> _Extrahierter Text_:
--------------------
Rz. 96

Wird das Vermögen einer Körperschaft auf eine andere Körperschaft übertragen, so erlischt die übertragende Körperschaft zivilrechtlich erst mit Eintragung der Vermögensübertragung in das Handelsregister. Bis zu diesem Zeitpunkt kann die übertragende Körperschaft zivilrechtlich noch Gewinnausschüttungen vornehmen. Steuerlich unterliegen aber auch diese Gewinnausschüttungen der Rückwirkung zum Übertragungsstichtag.

 

Rz. 97

Das bedeutet, dass vor dem steuerlichen Übertragungsstichtag beschlossene Gewinnausschüttungen der übertragenden Körperschaft voll wirksam sind und nach den allgemeinen Vorschriften abgewickelt werden. Sind diese Gewinnausschüttungen im steuerlichen Übertragungsstichtag noch nicht ausgezahlt worden, hat die übertragende Körperschaft die Ansprüche der Gesellschafter aus dem Gewinnausschüttungsbeschluss in der Übertragungsbilanz als Ausschüttungsverbindlichkeit zu passivieren. Diese Verpflichtung geht auf den übernehmenden Rechtsträger über. Soweit der Gesellschafter des übertragenden Rechtsträgers der übernehmende Rechtsträger ist, gilt die Ausschüttung im steuerlichen Übertragungsstichtag als zugeflossen und die Verbindlichkeit daher als erloschen. Die übernehmende Körperschaft erzielt zu diesem Zeitpunkt Einkünfte aus der Kapitalbeteiligung.
--------------------
> _Datensatz_:

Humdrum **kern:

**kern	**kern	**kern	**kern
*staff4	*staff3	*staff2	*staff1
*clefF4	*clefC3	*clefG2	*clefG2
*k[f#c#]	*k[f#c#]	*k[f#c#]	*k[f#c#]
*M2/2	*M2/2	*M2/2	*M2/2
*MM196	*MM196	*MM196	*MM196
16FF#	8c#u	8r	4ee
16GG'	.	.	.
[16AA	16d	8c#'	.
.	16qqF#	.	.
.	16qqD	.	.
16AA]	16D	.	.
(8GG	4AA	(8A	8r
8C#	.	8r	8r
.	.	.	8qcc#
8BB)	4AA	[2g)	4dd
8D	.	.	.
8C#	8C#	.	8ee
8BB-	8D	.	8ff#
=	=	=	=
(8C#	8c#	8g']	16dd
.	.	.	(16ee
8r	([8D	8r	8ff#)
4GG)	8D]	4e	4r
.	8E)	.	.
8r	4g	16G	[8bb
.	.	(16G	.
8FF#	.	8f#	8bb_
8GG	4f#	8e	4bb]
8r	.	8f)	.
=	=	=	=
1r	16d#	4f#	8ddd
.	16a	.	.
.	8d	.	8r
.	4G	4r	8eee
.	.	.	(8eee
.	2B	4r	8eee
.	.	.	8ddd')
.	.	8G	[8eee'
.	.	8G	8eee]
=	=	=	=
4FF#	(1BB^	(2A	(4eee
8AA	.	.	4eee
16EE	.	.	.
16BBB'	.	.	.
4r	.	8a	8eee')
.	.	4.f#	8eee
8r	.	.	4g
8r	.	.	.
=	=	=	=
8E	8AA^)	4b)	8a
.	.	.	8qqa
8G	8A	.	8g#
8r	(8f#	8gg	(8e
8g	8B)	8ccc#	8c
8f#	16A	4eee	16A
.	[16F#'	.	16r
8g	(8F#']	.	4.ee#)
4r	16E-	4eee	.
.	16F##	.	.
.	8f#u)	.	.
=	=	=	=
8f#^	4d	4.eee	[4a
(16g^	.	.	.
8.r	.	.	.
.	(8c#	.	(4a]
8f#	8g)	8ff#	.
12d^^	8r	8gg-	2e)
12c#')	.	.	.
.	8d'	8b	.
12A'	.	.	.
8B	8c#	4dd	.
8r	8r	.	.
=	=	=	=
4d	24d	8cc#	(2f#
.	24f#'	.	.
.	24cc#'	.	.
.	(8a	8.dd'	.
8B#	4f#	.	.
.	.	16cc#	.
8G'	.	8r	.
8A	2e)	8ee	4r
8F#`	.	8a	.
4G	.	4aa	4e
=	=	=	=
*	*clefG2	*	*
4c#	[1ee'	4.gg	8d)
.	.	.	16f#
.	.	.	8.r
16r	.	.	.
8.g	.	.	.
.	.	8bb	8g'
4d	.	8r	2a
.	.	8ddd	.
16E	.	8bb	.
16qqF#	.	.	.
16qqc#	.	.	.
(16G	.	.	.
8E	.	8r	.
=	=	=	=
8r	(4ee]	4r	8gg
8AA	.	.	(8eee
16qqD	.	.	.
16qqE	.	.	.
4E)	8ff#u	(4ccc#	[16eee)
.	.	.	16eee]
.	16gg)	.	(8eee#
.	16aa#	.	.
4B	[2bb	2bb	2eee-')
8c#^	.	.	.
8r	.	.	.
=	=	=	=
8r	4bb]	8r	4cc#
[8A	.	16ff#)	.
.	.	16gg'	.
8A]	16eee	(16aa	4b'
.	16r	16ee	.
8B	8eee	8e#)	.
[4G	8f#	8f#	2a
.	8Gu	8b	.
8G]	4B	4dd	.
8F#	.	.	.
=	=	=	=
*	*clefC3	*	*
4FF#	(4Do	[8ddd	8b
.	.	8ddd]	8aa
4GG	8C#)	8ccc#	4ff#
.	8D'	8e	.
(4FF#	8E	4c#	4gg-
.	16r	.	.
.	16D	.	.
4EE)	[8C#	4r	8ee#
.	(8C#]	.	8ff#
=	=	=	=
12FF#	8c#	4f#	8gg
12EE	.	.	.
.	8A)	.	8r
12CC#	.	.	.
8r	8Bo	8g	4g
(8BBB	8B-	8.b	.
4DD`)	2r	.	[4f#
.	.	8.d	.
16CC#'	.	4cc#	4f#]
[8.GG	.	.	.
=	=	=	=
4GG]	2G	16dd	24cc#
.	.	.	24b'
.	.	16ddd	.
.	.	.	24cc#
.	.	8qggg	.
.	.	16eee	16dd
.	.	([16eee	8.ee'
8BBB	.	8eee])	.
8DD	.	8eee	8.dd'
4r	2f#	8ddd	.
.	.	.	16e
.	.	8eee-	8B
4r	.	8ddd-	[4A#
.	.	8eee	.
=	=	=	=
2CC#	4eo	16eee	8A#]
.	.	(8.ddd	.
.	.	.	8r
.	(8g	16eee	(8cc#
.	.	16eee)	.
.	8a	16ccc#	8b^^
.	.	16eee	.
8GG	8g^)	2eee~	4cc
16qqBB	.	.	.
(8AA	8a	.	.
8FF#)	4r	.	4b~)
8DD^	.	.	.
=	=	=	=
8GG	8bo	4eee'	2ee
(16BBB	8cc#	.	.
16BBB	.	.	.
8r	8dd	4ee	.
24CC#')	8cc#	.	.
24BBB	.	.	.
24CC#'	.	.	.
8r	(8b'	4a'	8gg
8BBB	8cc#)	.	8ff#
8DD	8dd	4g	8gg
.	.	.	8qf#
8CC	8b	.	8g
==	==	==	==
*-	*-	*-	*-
--------------------
> _Aufgaben und Übungen_:
1) Zu welchem Zeitpunkt erlischt die übertragende Körperschaft laut dem extrahierten Text zivilrechtlich?
2) Schreiben Sie aus dem extrahierten Text den Abschnitt von „Wird das Vermögen“ bis einschließlich „Rückwirkung zum Übertragungsstichtag.“ wortgetreu ab.

> _Die Lösungen_:
1) Erst mit der Eintragung der Vermögensübertragung in das Handelsregister.

2)
Wird das Vermögen einer Körperschaft auf eine andere Körperschaft übertragen, so erlischt die übertragende Körperschaft zivilrechtlich erst mit Eintragung der Vermögensübertragung in das Handelsregister. Bis zu diesem Zeitpunkt kann die übertragende Körperschaft zivilrechtlich noch Gewinnausschüttungen vornehmen. Steuerlich unterliegen aber auch diese Gewinnausschüttungen der Rückwirkung zum Übertragungsstichtag.